New subject: [Lava-users] Usb bus circulated issue for android.

10 Sep 2020

      Hi, guys,
We found a blocking issue for android test, the story is next:
1. job #1 with device #1 is running for about 12 hours, during its run, it will restart the boards many times, then the usb path will e.g. start from /dev/bus/usb/003/001 to /dev/bus/usb/002, then /dev/bus/usb/003...... finally /dev/bus/usb/127.
You know, the max number here will be 127, so, if device reset again, the number will back to 001.
Adb devices in container 1:
$ adb devices
List of devices attached
040c41d4d72d7393        device
2. job #2 with device #2 starts run during the job #1 still running, then E.g. it will mknod /dev/bus/usb/003/016 to another docker-test-shell container, also cgroup privilege added.
But as the /dev/bus/usb/003/016 was once used by job #1, and this node won't be deleted from docker-test-shell container.
So, we find high probability the device #2 was seen in job #1's docker-test-shell container (Checked with adb devices).

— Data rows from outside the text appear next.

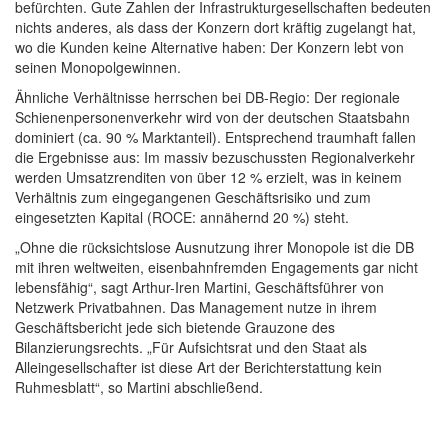
befürchten. Gute Zahlen der Infrastrukturgesellschaften bedeuten
nichts anderes, als dass der Konzern dort kräftig zugelangt hat,
wo die Kunden keine Alternative haben: Der Konzern lebt von
seinen Monopolgewinnen.
Ähnliche Verhältnisse herrschen bei DB-Regio: Der regionale
Schienenpersonenverkehr wird von der deutschen Staatsbahn
dominiert (ca. 90 % Marktanteil). Entsprechend traumhaft fallen
die Ergebnisse aus: Im massiv bezuschussten Regionalverkehr
werden Umsatzrenditen von über 12 % erzielt, was in keinem
Verhältnis zum eingegangenen Geschäftsrisiko und zum
eingesetzten Kapital (ROCE: annähernd 20 %) steht.
„Ohne die rücksichtslose Ausnutzung ihrer Monopole ist die DB
mit ihren weltweiten, eisenbahnfremden Engagements gar nicht
lebensfähig“, sagt Arthur-Iren Martini, Geschäftsführer von
Netzwerk Privatbahnen. Das Management nutze in ihrem
Geschäftsbericht jede sich bietende Grauzone des
Bilanzierungsrechts. „Für Aufsichtsrat und den Staat als
Alleingesellschafter ist diese Art der Berichterstattung kein
Ruhmesblatt“, so Martini abschließend.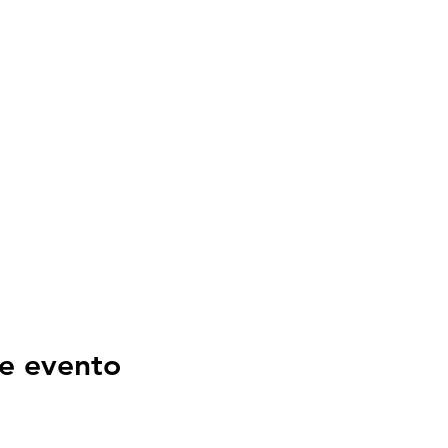
e evento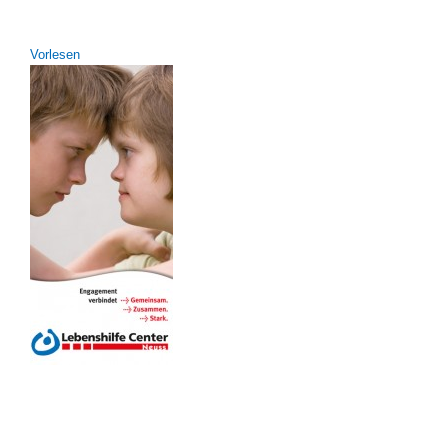
Vor­le­sen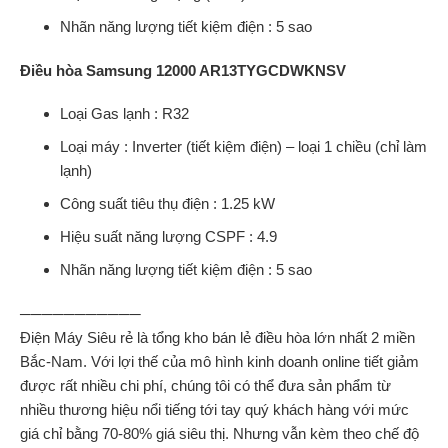
Nhãn năng lượng tiết kiệm điện : 5 sao
Điều hòa Samsung 12000 AR13TYGCDWKNSV
Loại Gas lạnh : R32
Loại máy : Inverter (tiết kiệm điện) – loại 1 chiều (chỉ làm
lạnh)
Công suất tiêu thụ điện : 1.25 kW
Hiệu suất năng lượng CSPF : 4.9
Nhãn năng lượng tiết kiệm điện : 5 sao
───────────
Điện Máy Siêu rẻ là tổng kho bán lẻ điều hòa lớn nhất 2 miền
Bắc-Nam. Với lợi thế của mô hình kinh doanh online tiết giảm
được rất nhiều chi phí, chúng tôi có thể đưa sản phẩm từ
nhiều thương hiệu nổi tiếng tới tay quý khách hàng với mức
giá chỉ bằng 70-80% giá siêu thị. Nhưng vẫn kèm theo chế độ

Now, adb devices in container 2:
$adb devices
List of devices attached
After above, adb devices in container 1:
$ adb devices
List of devices attached
040c41d4d72d7393        device
23305a0a5c85d936        device
This becomes a big issue for our parallel android test.

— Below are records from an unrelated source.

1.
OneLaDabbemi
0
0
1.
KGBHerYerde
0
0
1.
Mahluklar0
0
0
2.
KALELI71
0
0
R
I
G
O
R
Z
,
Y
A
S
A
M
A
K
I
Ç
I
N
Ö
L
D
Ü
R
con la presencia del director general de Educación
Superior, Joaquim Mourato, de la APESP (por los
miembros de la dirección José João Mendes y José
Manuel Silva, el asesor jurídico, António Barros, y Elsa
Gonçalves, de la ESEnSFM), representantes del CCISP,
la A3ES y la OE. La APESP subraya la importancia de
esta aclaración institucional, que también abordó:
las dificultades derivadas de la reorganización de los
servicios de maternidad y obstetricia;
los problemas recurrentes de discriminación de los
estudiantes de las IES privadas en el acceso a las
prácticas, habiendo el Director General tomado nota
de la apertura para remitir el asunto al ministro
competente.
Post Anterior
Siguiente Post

In fact, in the old LXC days, we also find similar issues, so we made a workaround in our local:
https://github.com/atline/lava-docker-slave/blob/66f15d9da88912fc929fef52136...
In this patch, we also monitor "remove", ENV{ID_SERIAL_SHORT}, that is "if a usb leaved, let it delete the node".

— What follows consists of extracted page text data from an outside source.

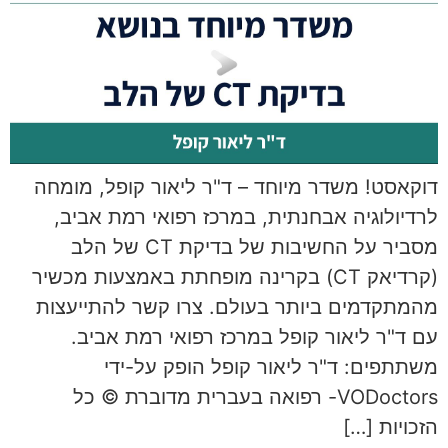
דוקאסט! משדר מיוחד – ד"ר ליאור קופל, מומחה
לרדיולוגיה אבחנתית, במרכז רפואי רמת אביב,
מסביר על החשיבות של בדיקת CT של הלב
(קרדיאק CT) בקרינה מופחתת באמצעות מכשיר
מהמתקדמים ביותר בעולם. צרו קשר להתייעצות
עם ד"ר ליאור קופל במרכז רפואי רמת אביב.
משתתפים: ד"ר ליאור קופל הופק על-ידי
VODoctors- רפואה בעברית מדוברת © כל
הזכויות […]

But, I don't know for which reasons, in current version(2020.08), now I can just monitor "remove" in udev, can't match "remove + ENV{ID_SERIAL_SHORT}" correctly.
So, to make our local android run could work in a short time, we did a patch as next:
# diff __init__.py.bak __init__.py
157,158c157,158
<             "mkdir -p %s && mknod %s c %d %d || true"
<             % (os.path.dirname(node), node, major, minor),
---
...
        "mkdir -p %s && rm -f %s/* && mknod %s c %d %d || true"
        % (os.path.dirname(node), os.path.dirname(node), node, major, minor),

Now, no issue happens in our side, but it looks this is somewhat not universal?
So, I'm here to ask the question, have you ever found this issue? And what's your thought on this?